> _EXERCISE DETAILS_
Locate each line in the rows below that contains the word "picture", and copy every such line in full.

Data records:
------
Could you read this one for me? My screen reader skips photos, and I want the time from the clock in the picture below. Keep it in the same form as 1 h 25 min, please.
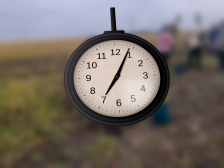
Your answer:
7 h 04 min
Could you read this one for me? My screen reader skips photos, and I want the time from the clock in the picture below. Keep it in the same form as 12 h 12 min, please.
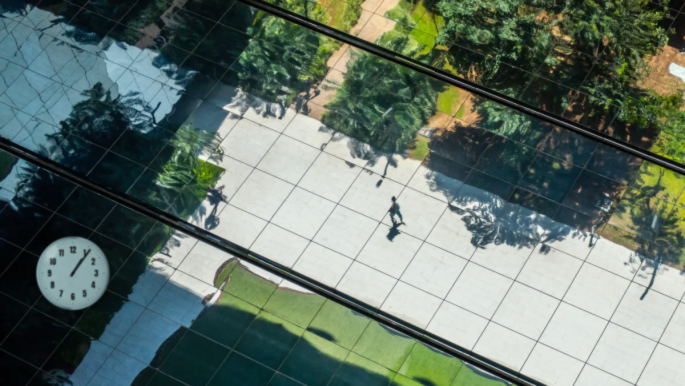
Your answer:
1 h 06 min
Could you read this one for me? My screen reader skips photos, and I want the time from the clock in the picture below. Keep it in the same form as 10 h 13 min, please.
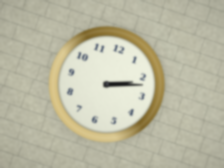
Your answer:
2 h 12 min
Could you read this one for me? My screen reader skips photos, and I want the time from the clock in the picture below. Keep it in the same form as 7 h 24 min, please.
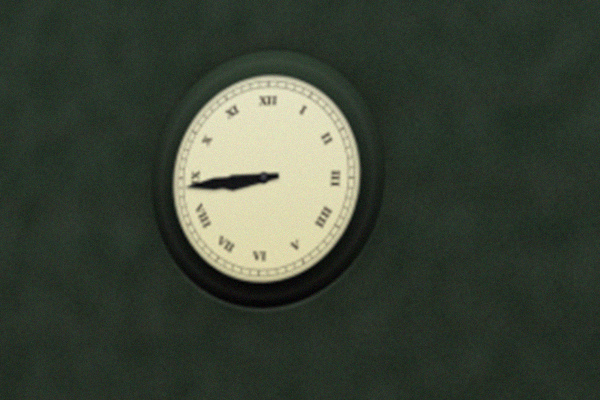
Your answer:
8 h 44 min
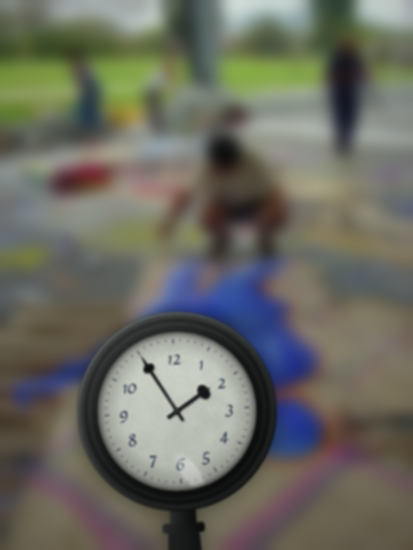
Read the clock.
1:55
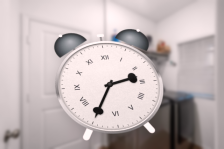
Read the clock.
2:35
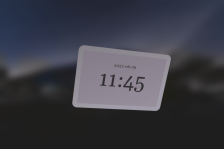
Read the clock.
11:45
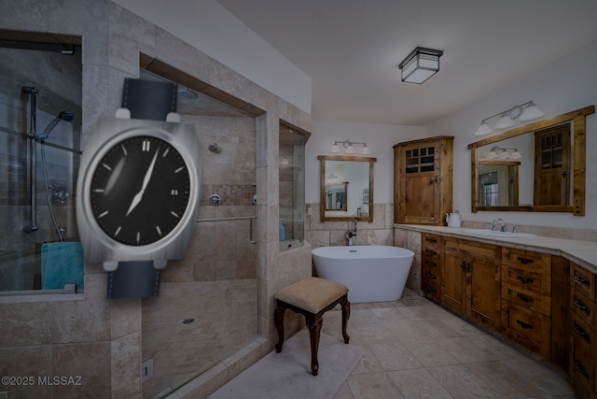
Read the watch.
7:03
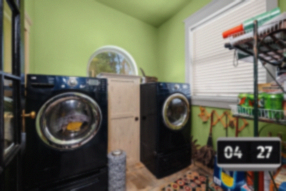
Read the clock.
4:27
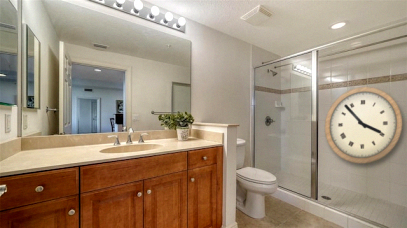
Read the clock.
3:53
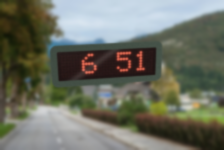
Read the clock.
6:51
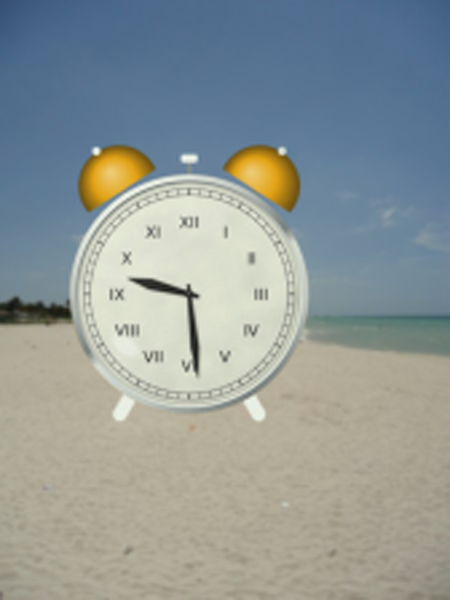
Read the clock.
9:29
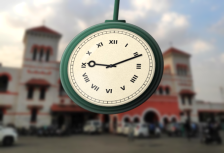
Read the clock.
9:11
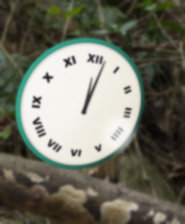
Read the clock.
12:02
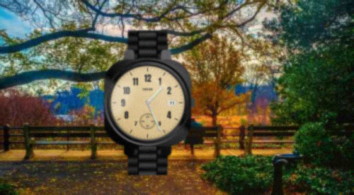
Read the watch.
1:26
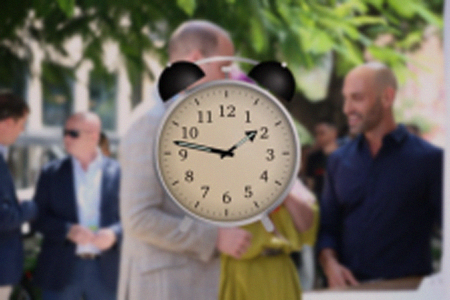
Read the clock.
1:47
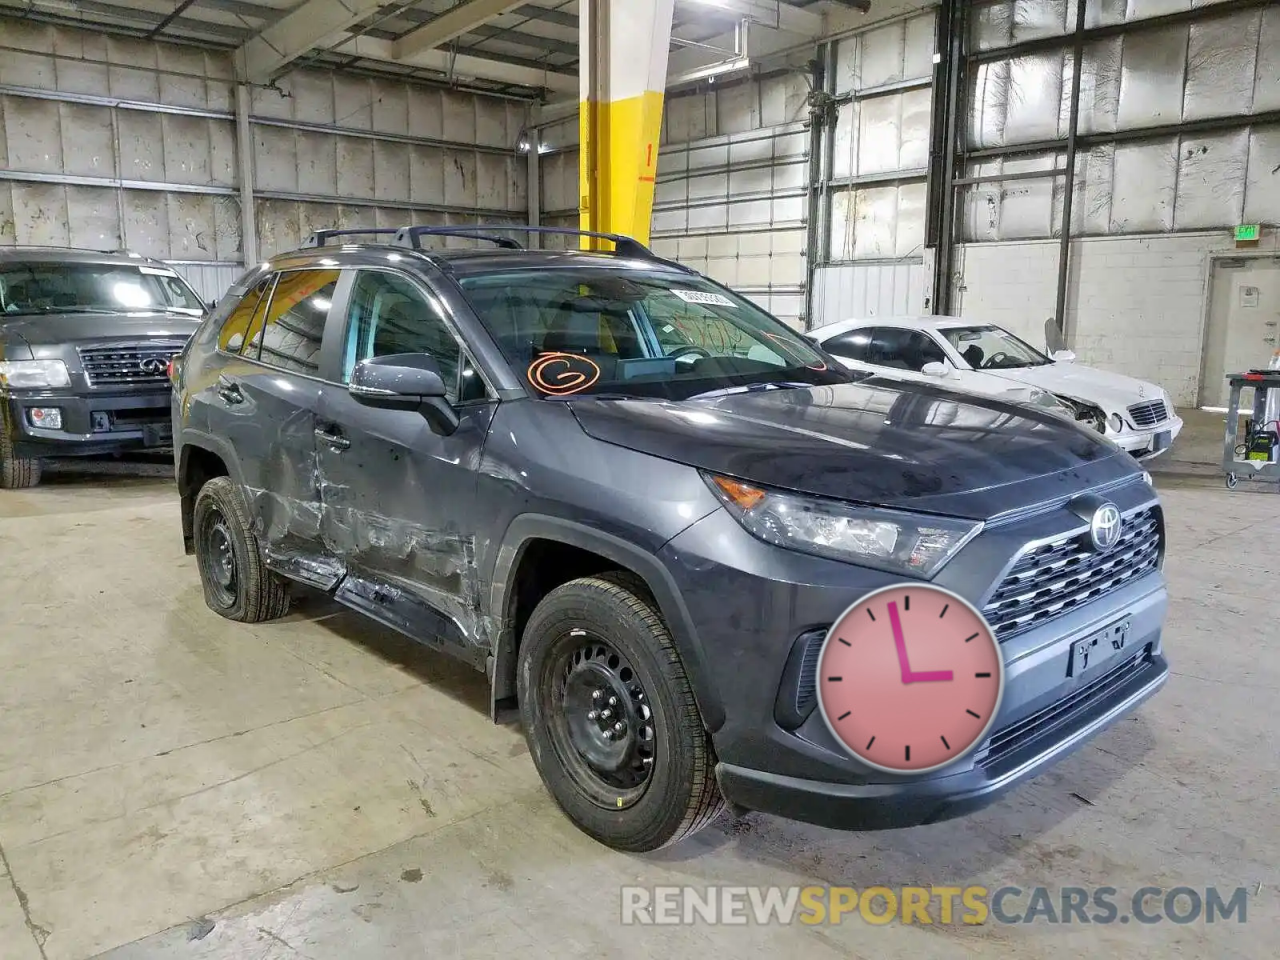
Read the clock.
2:58
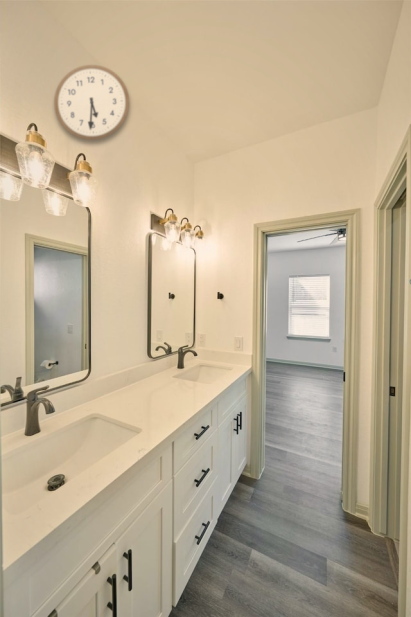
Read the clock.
5:31
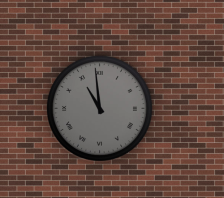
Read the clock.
10:59
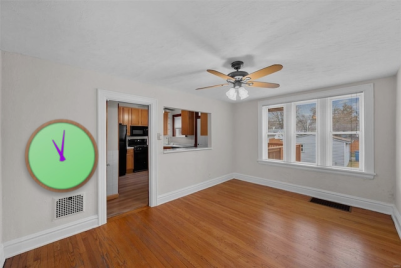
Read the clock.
11:01
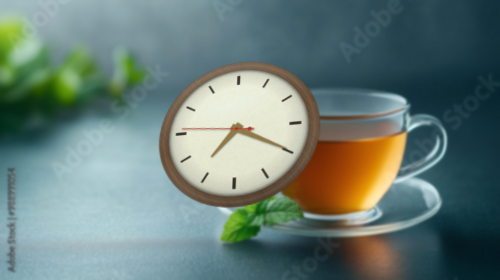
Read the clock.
7:19:46
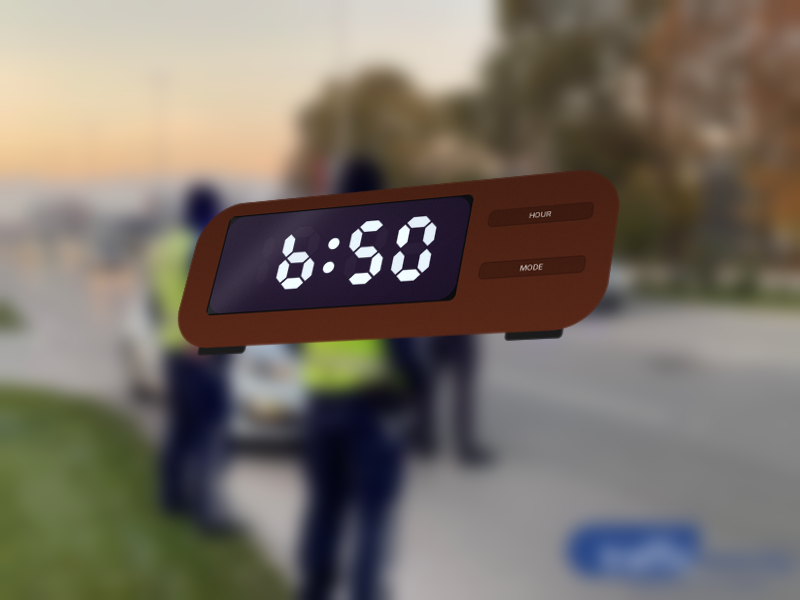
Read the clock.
6:50
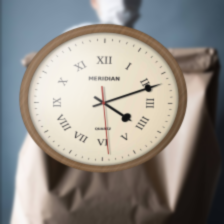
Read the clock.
4:11:29
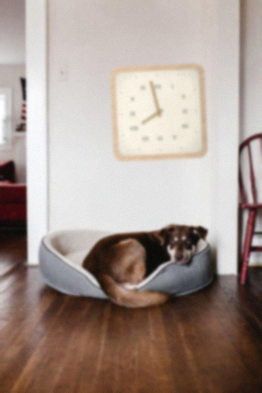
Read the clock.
7:58
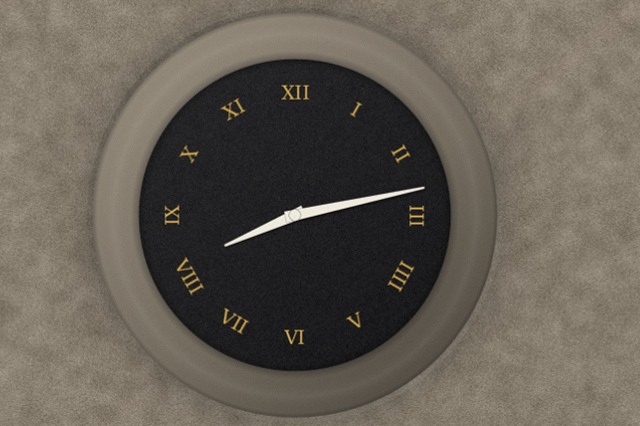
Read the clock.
8:13
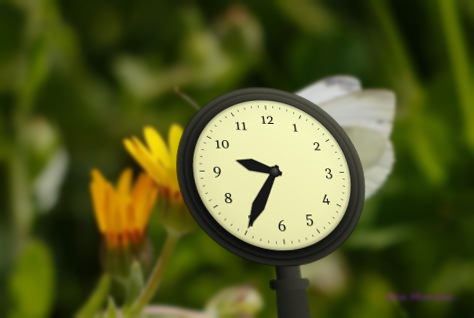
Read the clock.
9:35
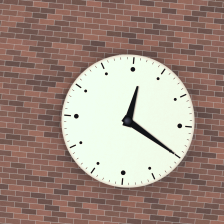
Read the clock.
12:20
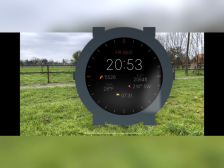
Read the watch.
20:53
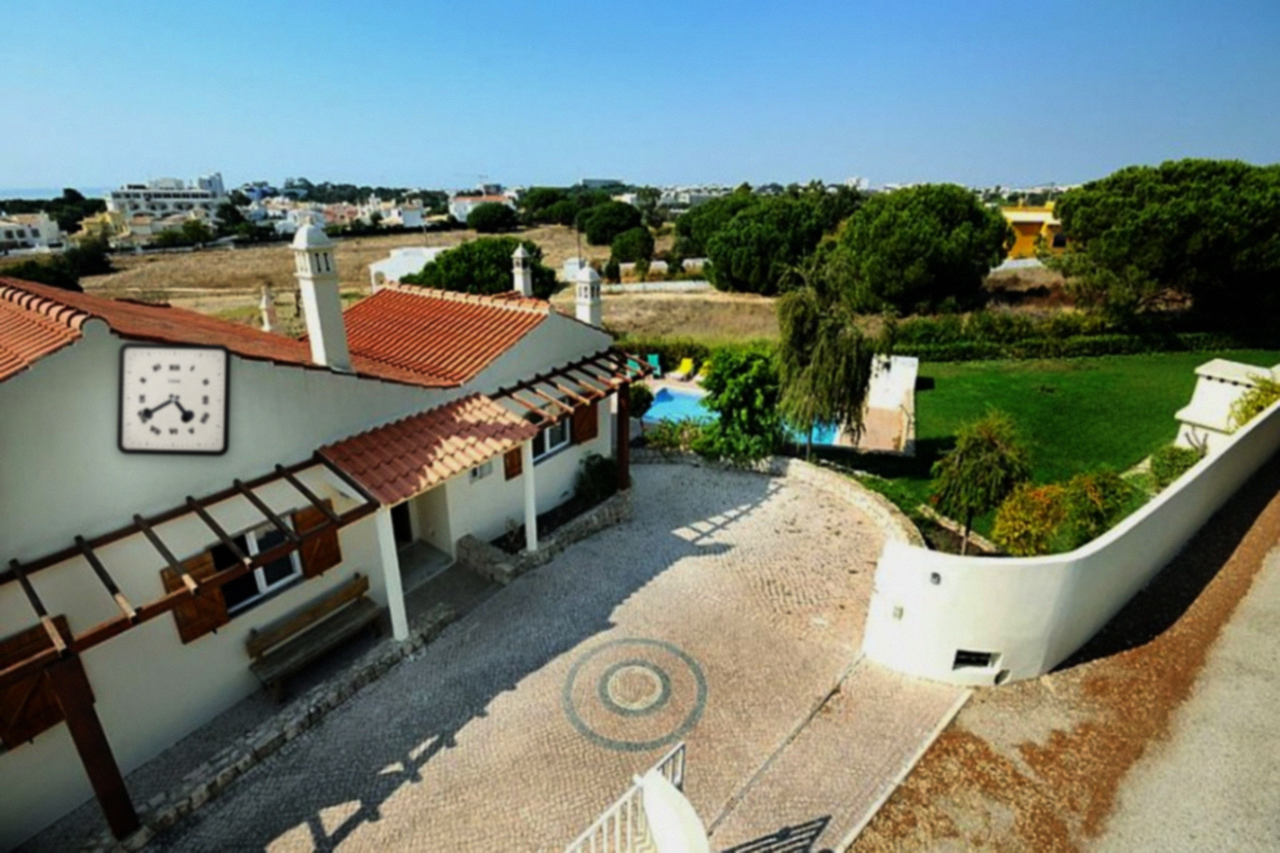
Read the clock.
4:40
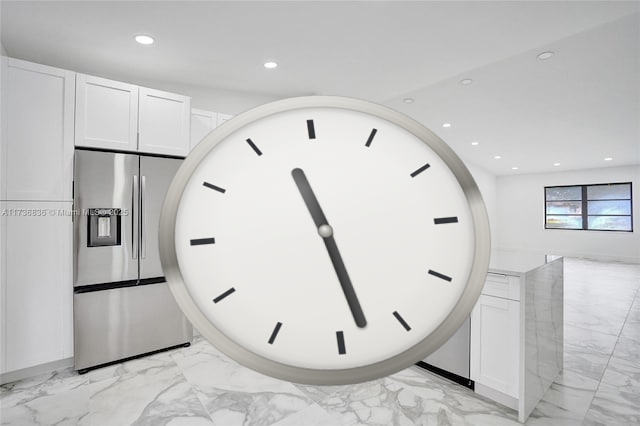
------
> _FINISHED TASK_
Could you read this one for me? My screen reader skips photos, and I want the time from the clock in the picture below. Keep it in the same form as 1 h 25 min, please.
Could you read this one for me? My screen reader skips photos, and I want the time from the clock in the picture below. Keep it in the same form as 12 h 12 min, please.
Could you read this one for me? My screen reader skips photos, and I want the time from the clock in the picture below. Keep it in the same form as 10 h 13 min, please.
Could you read this one for me? My screen reader skips photos, and I want the time from the clock in the picture below. Keep it in the same form as 7 h 24 min, please.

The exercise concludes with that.